A companion manuscript focusing on tracking tumour phylogenies longitudinally by profiling circulating tumour DNA (ctDNA) was published in Nature. Using phylogenetic data from the primary tumour to design patient-specific ctDNA panels, the investigators identified the tumour subclones involved in relapse from therapy. Rafael Rosell, an independent commentator not involved in TRACERx, considers “bespoke ctDNA profiling a breakthrough advance in the further understanding of the tumour's evolutionary tree. TRACERx paves the way for the use of bespoke ctDNA for gauging branched evolution of NSCLC, not only in early resected NSCLC, but also in the vast majority of NSCLCs diagnosed at advanced stages”.
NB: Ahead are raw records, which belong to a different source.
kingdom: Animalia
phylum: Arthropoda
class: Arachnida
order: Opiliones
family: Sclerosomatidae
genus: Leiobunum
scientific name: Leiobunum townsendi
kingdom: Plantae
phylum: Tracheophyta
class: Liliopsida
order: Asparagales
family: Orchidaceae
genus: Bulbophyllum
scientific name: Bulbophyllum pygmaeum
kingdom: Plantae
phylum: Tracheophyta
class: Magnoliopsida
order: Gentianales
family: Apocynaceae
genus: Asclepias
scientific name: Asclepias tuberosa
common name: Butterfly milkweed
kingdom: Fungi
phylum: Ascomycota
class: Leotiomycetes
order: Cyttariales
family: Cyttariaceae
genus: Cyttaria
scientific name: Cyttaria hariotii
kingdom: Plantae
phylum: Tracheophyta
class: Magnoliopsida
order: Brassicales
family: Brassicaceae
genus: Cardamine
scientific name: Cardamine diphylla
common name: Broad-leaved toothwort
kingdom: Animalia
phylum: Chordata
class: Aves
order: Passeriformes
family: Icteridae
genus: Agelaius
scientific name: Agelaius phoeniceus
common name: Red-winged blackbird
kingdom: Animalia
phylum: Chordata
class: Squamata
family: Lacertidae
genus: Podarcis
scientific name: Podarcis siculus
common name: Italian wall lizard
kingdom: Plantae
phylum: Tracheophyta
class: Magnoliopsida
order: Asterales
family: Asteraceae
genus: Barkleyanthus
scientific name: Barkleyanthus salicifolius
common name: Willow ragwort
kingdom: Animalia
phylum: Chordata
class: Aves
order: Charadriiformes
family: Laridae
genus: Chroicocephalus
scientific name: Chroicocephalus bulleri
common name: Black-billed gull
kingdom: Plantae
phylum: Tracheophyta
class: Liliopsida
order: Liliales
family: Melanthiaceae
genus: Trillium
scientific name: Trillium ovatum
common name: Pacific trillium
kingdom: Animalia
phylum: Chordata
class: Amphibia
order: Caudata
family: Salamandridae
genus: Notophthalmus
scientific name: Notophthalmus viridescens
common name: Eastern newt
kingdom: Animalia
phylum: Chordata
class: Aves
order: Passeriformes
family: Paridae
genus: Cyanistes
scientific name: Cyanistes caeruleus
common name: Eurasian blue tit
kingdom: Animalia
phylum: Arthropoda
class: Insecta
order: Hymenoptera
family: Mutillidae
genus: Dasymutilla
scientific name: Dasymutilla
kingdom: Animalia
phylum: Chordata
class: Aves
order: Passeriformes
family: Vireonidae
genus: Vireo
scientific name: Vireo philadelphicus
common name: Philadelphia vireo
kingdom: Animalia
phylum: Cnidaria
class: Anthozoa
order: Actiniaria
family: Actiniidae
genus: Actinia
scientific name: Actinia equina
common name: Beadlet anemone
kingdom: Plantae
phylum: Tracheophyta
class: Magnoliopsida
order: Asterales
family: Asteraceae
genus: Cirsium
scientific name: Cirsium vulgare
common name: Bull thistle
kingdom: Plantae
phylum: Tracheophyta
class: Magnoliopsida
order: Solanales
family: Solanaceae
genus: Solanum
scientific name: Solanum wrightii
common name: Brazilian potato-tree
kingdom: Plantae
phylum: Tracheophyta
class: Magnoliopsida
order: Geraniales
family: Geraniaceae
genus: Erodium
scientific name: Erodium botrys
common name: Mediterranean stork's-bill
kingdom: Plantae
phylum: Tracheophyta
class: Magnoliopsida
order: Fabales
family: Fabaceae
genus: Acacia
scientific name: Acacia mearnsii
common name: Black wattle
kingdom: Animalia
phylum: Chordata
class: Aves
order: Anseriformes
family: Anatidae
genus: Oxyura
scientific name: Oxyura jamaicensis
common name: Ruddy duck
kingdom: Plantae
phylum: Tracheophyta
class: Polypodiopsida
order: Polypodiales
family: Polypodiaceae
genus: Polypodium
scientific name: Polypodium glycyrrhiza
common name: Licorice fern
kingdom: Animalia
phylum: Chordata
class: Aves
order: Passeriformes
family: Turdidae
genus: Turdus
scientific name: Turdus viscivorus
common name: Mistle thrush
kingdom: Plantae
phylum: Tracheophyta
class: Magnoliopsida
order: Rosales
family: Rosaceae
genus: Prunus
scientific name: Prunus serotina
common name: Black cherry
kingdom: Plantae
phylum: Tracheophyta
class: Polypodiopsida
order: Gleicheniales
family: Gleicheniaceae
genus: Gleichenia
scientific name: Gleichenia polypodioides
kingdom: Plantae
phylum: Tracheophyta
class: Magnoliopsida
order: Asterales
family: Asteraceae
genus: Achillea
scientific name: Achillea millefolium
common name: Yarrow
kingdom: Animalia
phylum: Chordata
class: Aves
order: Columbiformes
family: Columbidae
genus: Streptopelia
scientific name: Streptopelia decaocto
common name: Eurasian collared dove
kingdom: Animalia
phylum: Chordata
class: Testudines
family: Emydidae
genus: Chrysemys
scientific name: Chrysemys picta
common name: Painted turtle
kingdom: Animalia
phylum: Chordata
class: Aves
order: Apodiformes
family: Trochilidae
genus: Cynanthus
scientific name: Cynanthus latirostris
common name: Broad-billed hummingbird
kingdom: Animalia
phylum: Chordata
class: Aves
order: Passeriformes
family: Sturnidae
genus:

Importantly, ctDNA analysis enabled the detection of residual cancer in some patients, suggesting that ctDNA can be used to monitor benefit from therapy. Investigator Christopher Abbosh comments: “we could improve pretreatment risk-stratification in patients with NSCLC and thus minimize the morbidities and costs associated with treating those who will not derive benefit from adjuvant chemotherapy.”

Finally, investigator Mariam Jamal-Hanjani reminds us that “TRACERx exists because of the generosity of the patients. We are hugely grateful to everyone involved in the study and hope to move research forward so that ultimately patients with lung cancer can benefit.”